ABOUT THIS EXERCISE: All lines of the material that contain "with" must be copied out.

RECORDS PROVIDED:
= Beginning of Section =
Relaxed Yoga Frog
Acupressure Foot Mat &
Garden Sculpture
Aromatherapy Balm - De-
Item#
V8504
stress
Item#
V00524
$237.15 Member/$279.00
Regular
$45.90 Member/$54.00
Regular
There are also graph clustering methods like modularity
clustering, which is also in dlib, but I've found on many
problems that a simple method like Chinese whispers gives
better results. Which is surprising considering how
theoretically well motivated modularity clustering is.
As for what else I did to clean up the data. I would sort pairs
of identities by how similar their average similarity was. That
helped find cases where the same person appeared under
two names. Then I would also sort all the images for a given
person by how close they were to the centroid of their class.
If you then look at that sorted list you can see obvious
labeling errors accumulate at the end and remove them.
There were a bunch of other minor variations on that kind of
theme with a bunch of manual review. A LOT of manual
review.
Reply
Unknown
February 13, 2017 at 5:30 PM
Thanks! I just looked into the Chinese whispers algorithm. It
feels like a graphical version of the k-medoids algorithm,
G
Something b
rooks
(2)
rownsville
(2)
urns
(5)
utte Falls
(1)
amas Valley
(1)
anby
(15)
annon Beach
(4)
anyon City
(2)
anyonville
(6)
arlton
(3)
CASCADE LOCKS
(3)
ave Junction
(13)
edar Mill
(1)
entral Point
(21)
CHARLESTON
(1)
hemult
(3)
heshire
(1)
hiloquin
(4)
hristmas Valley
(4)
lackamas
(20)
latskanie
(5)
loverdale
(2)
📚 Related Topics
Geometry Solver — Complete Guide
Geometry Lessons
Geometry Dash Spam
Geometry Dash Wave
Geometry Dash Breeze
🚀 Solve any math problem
= End of Section =
= Beginning of Section =
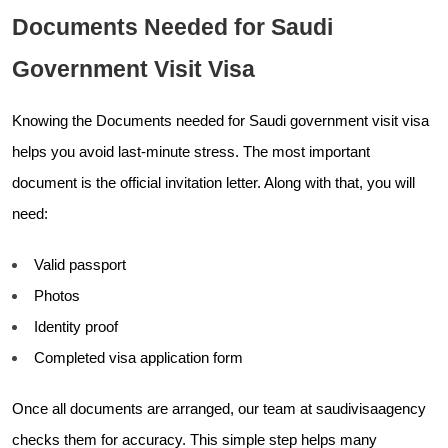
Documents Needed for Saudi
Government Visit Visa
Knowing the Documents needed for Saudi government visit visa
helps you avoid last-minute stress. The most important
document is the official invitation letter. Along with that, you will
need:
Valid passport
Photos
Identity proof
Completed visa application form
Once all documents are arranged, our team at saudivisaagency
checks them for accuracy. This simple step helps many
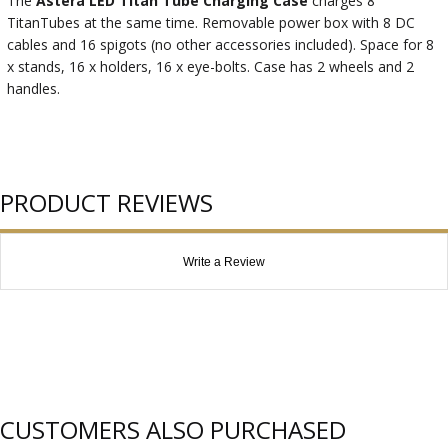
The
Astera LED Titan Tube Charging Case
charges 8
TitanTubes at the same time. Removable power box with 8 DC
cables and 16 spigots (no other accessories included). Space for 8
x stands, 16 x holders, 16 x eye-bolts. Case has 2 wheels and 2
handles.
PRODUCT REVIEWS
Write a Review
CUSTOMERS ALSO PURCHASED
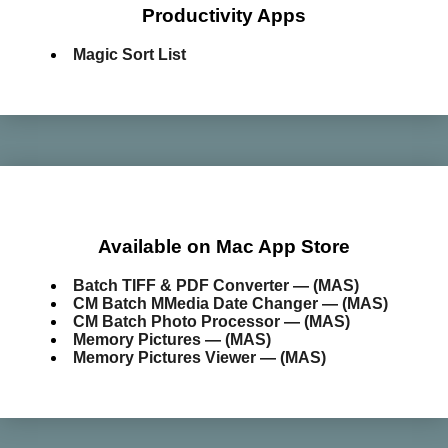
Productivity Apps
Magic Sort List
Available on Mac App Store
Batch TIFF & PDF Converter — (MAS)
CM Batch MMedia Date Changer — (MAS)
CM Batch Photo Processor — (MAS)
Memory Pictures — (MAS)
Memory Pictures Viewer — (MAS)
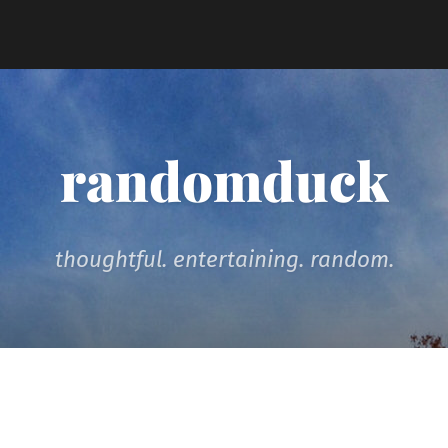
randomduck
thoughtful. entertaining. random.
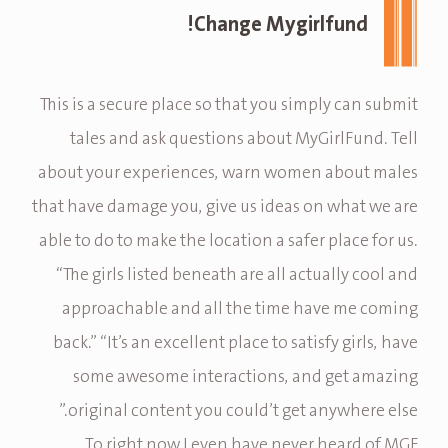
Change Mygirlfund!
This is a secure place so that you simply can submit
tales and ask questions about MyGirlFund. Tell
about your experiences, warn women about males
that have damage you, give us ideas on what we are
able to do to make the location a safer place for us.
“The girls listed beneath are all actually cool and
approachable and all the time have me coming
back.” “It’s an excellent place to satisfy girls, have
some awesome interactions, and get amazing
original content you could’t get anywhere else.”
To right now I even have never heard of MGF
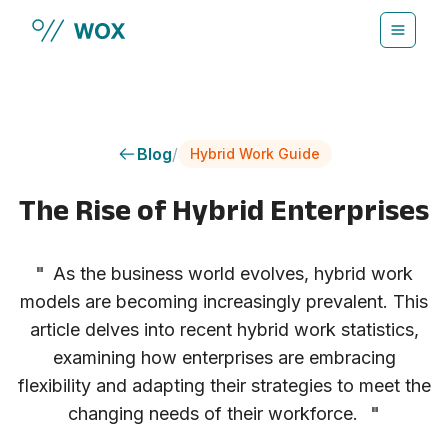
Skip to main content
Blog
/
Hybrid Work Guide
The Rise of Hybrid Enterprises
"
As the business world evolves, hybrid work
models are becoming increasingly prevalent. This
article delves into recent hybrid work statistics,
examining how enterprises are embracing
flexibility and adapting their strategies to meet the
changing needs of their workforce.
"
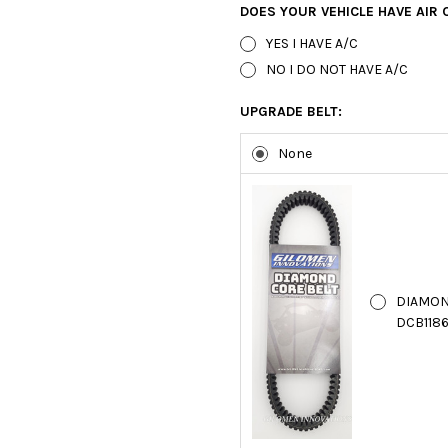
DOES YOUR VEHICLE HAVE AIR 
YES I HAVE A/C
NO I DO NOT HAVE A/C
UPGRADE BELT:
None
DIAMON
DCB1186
= End of Section =
RESPONSE BOX:
theme with a bunch of manual review. A LOT of manual
document is the official invitation letter. Along with that, you will
TitanTubes at the same time. Removable power box with 8 DC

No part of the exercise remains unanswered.